> [TASK STATEMENT] In the lines between the one holding "if none). Coordinate" and the one holding "9H155V10L159 11L163 15V17L165", inclusive, swap "Segment regions of" for "Mark regions of" and write those lines out again with nothing else changed. Leave the pictures out.

+++ THE INPUT

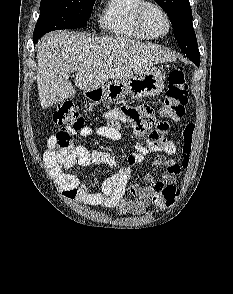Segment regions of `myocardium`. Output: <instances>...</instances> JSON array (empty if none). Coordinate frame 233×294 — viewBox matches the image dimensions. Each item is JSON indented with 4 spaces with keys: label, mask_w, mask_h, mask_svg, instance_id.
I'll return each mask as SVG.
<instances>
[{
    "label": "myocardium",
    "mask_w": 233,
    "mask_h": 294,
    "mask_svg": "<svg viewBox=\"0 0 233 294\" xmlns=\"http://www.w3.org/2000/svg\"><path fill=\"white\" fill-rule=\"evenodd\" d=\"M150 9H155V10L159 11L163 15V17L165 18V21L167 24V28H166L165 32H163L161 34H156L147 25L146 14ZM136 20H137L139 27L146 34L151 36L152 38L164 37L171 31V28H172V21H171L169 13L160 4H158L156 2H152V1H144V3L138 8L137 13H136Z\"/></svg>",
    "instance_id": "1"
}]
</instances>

++++++
+++ THE INPUT

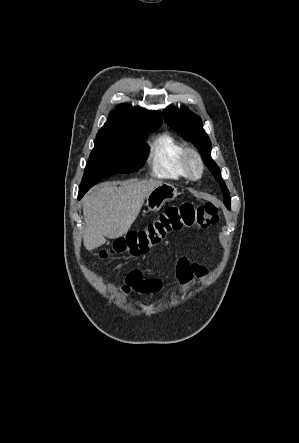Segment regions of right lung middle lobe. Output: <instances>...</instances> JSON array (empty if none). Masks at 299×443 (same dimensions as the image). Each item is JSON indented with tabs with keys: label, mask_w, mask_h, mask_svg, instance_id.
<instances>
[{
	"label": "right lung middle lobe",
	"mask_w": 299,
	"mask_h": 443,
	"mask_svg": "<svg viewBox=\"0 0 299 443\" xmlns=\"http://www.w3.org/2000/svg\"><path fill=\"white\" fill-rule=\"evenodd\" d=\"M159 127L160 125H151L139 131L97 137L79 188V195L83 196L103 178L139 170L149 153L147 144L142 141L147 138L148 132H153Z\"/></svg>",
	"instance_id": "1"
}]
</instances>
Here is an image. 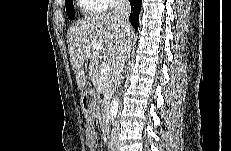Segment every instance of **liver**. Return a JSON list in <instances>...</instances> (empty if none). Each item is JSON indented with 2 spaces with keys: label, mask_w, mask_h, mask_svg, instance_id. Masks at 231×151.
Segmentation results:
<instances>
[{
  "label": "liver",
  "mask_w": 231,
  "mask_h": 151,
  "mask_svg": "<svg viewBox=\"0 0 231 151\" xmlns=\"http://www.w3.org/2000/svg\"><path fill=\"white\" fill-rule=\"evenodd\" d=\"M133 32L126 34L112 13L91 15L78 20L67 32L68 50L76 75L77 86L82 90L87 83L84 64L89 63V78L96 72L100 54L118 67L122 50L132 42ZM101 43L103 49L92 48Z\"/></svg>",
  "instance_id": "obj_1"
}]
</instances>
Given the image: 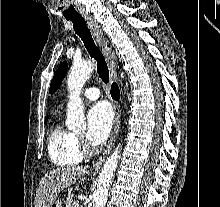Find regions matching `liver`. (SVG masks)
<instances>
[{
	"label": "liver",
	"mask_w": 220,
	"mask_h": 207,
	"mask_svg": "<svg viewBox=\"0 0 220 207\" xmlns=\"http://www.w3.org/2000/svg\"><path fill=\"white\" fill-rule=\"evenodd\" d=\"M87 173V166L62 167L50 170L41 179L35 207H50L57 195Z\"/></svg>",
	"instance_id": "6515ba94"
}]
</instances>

++++++

> [ANSWER TO THIS EXERCISE]
Mark regions of `myocardium`. Output: <instances>...</instances> JSON array (empty if none). Coordinate frame 233×294 — viewBox matches the image dimensions. Each item is JSON indented with 4 spaces with keys: label, mask_w, mask_h, mask_svg, instance_id.
I'll return each mask as SVG.
<instances>
[{
    "label": "myocardium",
    "mask_w": 233,
    "mask_h": 294,
    "mask_svg": "<svg viewBox=\"0 0 233 294\" xmlns=\"http://www.w3.org/2000/svg\"><path fill=\"white\" fill-rule=\"evenodd\" d=\"M150 9H155V10L159 11L163 15V17L165 18V21L167 24V28H166L165 32H163L161 34H156L147 25L146 14ZM136 20H137L139 27L146 34L151 36L152 38L164 37L171 31V28H172V21H171L169 13L160 4H158L156 2H152V1H144V3L138 8L137 13H136Z\"/></svg>",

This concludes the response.